The course listing represents a sampling of courses taught by the faculty in this department in the 2009-10 academic year. To select courses for Fall 2009, see the catalog listing; similarly, for Spring 2010 refer to the relevant catalog.
JWST-101 - Modern Hebrew I
Offered: First SemesterCredit Hours: 3 hours
This is a course in modern, conversational Hebrew, geared to beginners. It emphasizes basic vocabulary, grammar, and idiomatic expression in interactive classroom activities and through assigned exercises to develop students' aural and reading comprehension and basic spoken expression.
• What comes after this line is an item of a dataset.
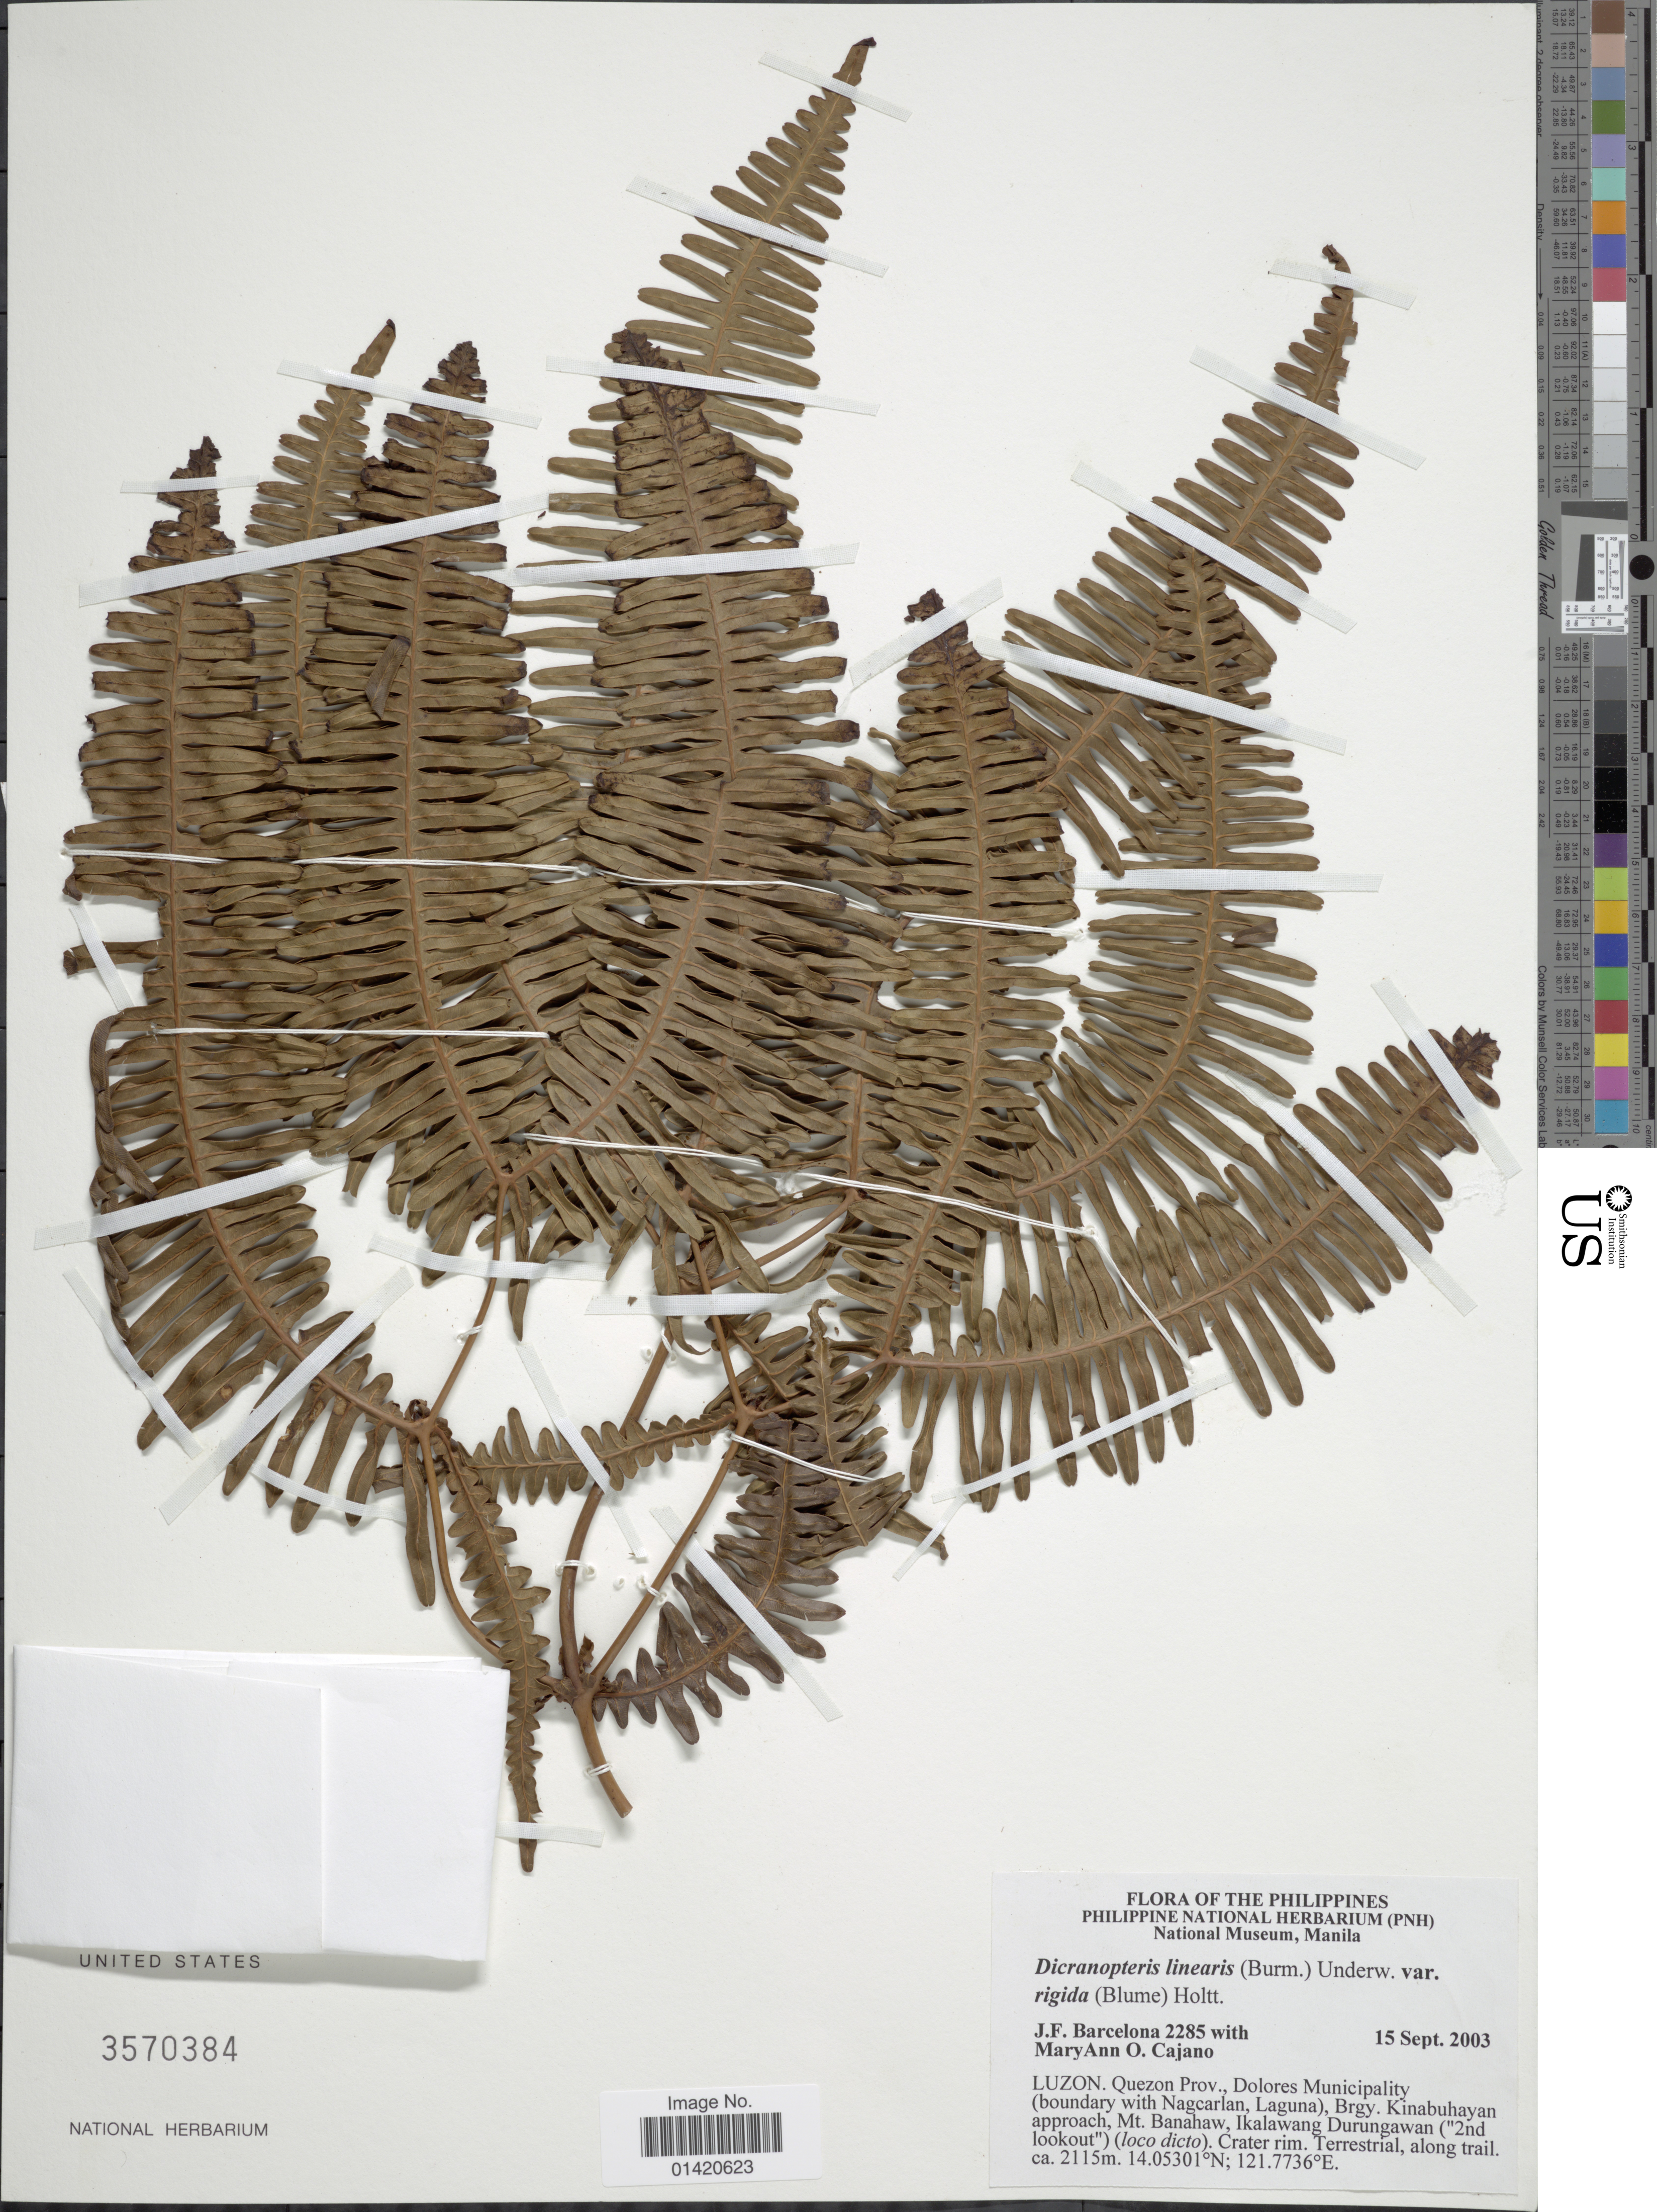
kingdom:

Note: Registration open but admission and placement determined by the instructor.
JWST-150 - Introduction to Judaism
Offered: First SemesterCredit Hours: 3 hours
A theoretical introduction to Judaism as a religious system. Special attention will be paid to the historical development of the religion through interpretation of traditional texts and ritual practices.
JWST-235 - East European Jewry, 1772-1939
Offered: First SemesterCredit Hours: 3 hours
This course explores the transformation of East European Jewry from the partitions of Poland through the rise of the Soviet Union and the facsist regimes of interwar Poland. Studies include: the Musar and Jewish enlightenment movements; government Jewry policies and Jewish responses; economic and demographic change; Jewish nationalism, Jewish socialism; Jewish political parties and strategies; the birth of modern Hebrew and Yiddish literature; massive emigration; and Jewish strategies under overtly anti-Jewish regimes in the interwar period.
JWST-253 - God and Holocaust in Jewish Theology
Offered: First SemesterCredit Hours: 3 Hours
This course critically examines several influential paradigms regarding God, faith and Judaism after the Shoah (Holocaust) through the works of theologians, survivors, novelists and artists (e.g., Rubinstein, Bak, Fackenheim, Dawidowicz, Wiesel and Primo Levi). Special attention will be paid to the way in which theological concepts are at play in discourse about the Holocaust even when they are not explicit.
JWST-306 - Germans and Jews
Offered: First SemesterCredit Hours: 3-4 hours
Focuses on cultural hybridity: how Jews in Germany emerged from mental and cultural as well as physical ghettos, and constructed an identity that was both Jewish and German; on the creativity, tensions, hopes of that stance and its resonance in larger German society. Studies German policies and attitudes to Jews; trends in German Jewish society, family and culture; attitudes to east European Jews; German Jew-hatred and Jewish responses; how the Jewish case sheds light on modern German history.
JWST-355 - Mystical Experience in Judaism
Offered: Second SemesterCredit Hours: 3 hours
This seminar will explore medieval and early modern theories of religious experience and the nature and existence of God in the Kabbala, the Jewish mystical tradition. Texts and thinkers include those of the early 12-13th Century Spanish Kabbalists, the Zohar,Cordovero, Luria and some early Hasidic thinkers.